Thursday, August 24, 2006

The Good Wife

I received an email from a good friend. It was supposedly an article from Good Housekeeping Magazine from 1955 entitled "The Good Wife's Guide." While of questionable origin, it is interesting to reflect on. It was comprised of 18 bullet points, the main gist of each one being how to treat your man to keep him happy. We've come a long way since 1955. Some of those changes have been good, but in my opinion, not all.

GOOD CHANGES I almost have to laugh reading bullet #18, "A good wife always knows her place." Are we pack animals? I come in right after Larry? I could make some semi-nasty comments on "position," but I'll refrain here. My grandma used to say that the man is the head of the household, but his wife is the neck, and the neck turns the head. It's by no means an original, but leads me to believe that even in 1955, women had different ideas about their place.

Bullet #17: "Don't ask him questions about his actions or question his judgment or integrity. Remember, he is master of the house and as such will always exercise his will with fairness and truthfulness. You have no right to question him." Hello? I guess I'd be raving mad at this one also were I not busting a seam from laughter. When Larry was going back and forth with the grad school question, he always wanted my opinion. I never felt it was my place to give one because I was not the one having to attend school and do the work, and it was determining his profession, not mine. From Larry's point of view, although he is the one working, he's doing it on behalf of us as a couple and a family, and therefore didn't feel right about making that major a decision with out my input and mutual agreement. We have indeed come a long way.

UNFORTUNATE CHANGES If this were slightly altered, the same article could be called "The Good Spouse," and the information would be invaluable. I suppose it could be argued that it is precisely because if the one-sidedness of the suggestions that the article is shameful. I could see that point. I think as a society however, many of us try to drop the expectation on wives rather than extend it to husbands.

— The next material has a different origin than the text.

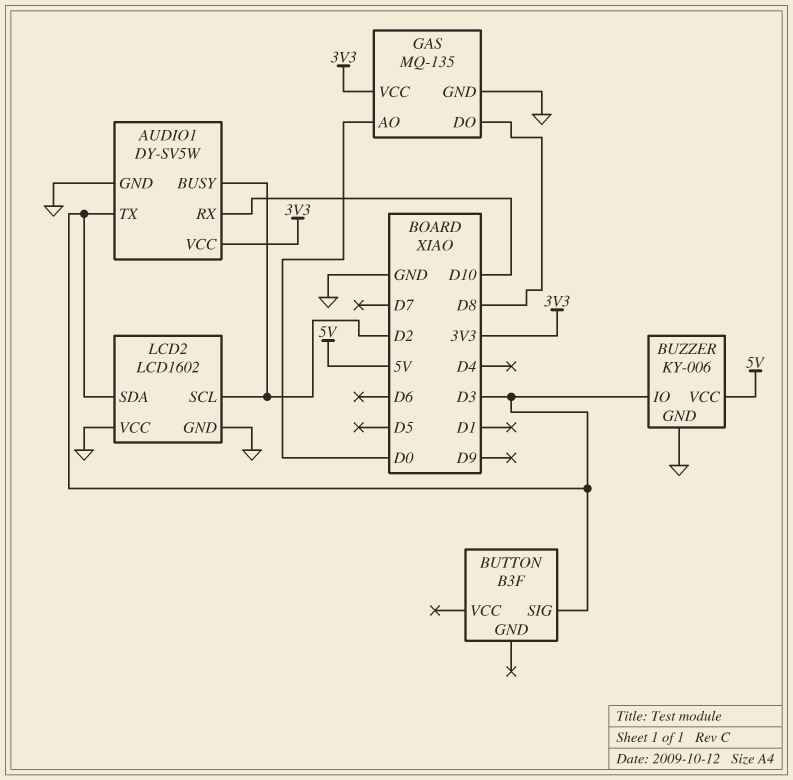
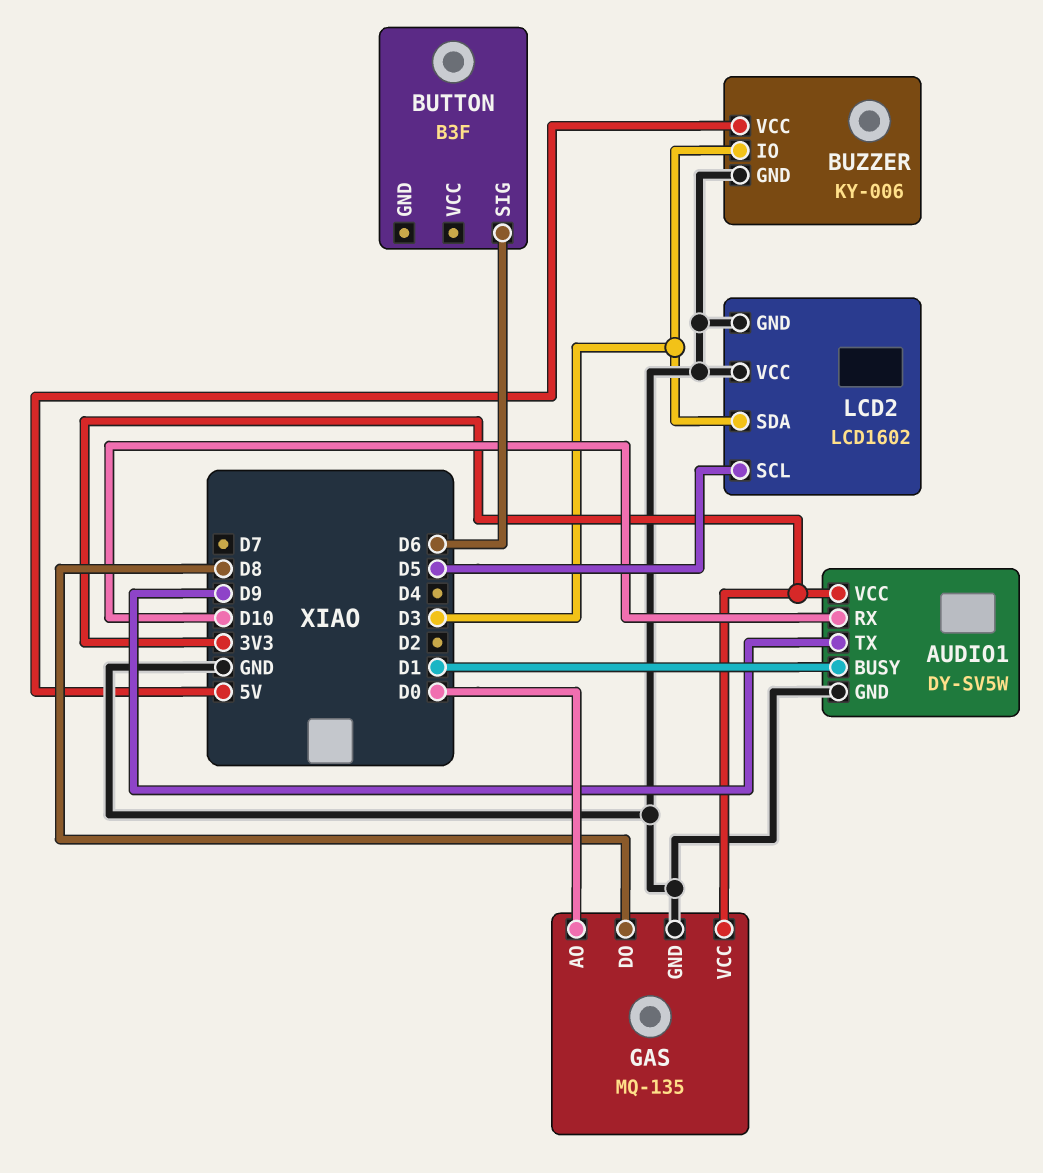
AUDIO1 pin BUSY: D2 -> D1
AUDIO1 pin TX: D3 -> D9
BUTTON pin SIG: D3 -> D6
LCD2 pin SCL: D2 -> D5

The end of bullet #6 reads, "After all, catering for his comfort will provide you with immense personal satisfaction." Someone (not, I believe, my friend) had incredulously underlined this statement. But it is true. And unless you have married a total jerk, catering to his needs with be rewarded by his catering to yours. That, my friends, is the basis of a good marriage. If I do all I can to take good care of Larry and he does all he can to take good care of me, both of our needs are then met in a very unselfish, giving way.

Bullet #3 reads, "Be a little gay and a little more interesting for him, His boring day may need a lift and one of your duties is to provide it." Guess what, my day needs a lift, too. If I am fun and interesting, Larry will be, too. I've heard it said that people who are bored are people who are boring. There is a lot of truth to that. I married my best friend for, among other reasons, companionship. If I am a lousy companion, what was the point?

Bullet #12: "Your goal: try to make sure your home is a place of peace, order and tranquility where your husband can renew himself in body and spirit." Wow. That should be the goal for the benefit of us all! Easy to manage? Uh--no. But a good goal none the less.

Bullet #8: "Be happy to see him." Do I even need to say "duh?"

I am sad that our world becomes increasingly unconcerned with manners and respect, with kindness and selflessness. I think of an extreme case of a miserable person I know who feels that he is never shown enough love. But it's because he doesn't know how to show love himself. He only looks at what he thinks he's not getting, never at what he's not giving. It's a pitiful situation. Many of us, I'm sure all of us at times, could do wonders to increase our happiness by looking outside of ourselves and giving more. The Savior said that those who lose themselves for his sake would find themselves. I think that general sentiment applies to Christians and non-Christians alike. There is great satisfaction to be had in being a good wife, husband, mother, father, friend, child, citizen of the world.

2 fishy comments:

Jenn said...

I've seen the aforementioned "article" (the first time was when a psych professor handed out copies in 2000, and we had a good giggle about it). While it's style is offensive (and I'm not fully convinced, not "invented" to be so), I can definitely see your point. I think we'd ALL be happier if we ALL took better care of one another and were less selfish. :0)

Annette Lyon said...

If it's the one I'm thinking of, I saw it too. The one the killed me was making sure you put a fresh ribbon in your hair before he came home.

But there are some good points we forget, like the ones you mentioned.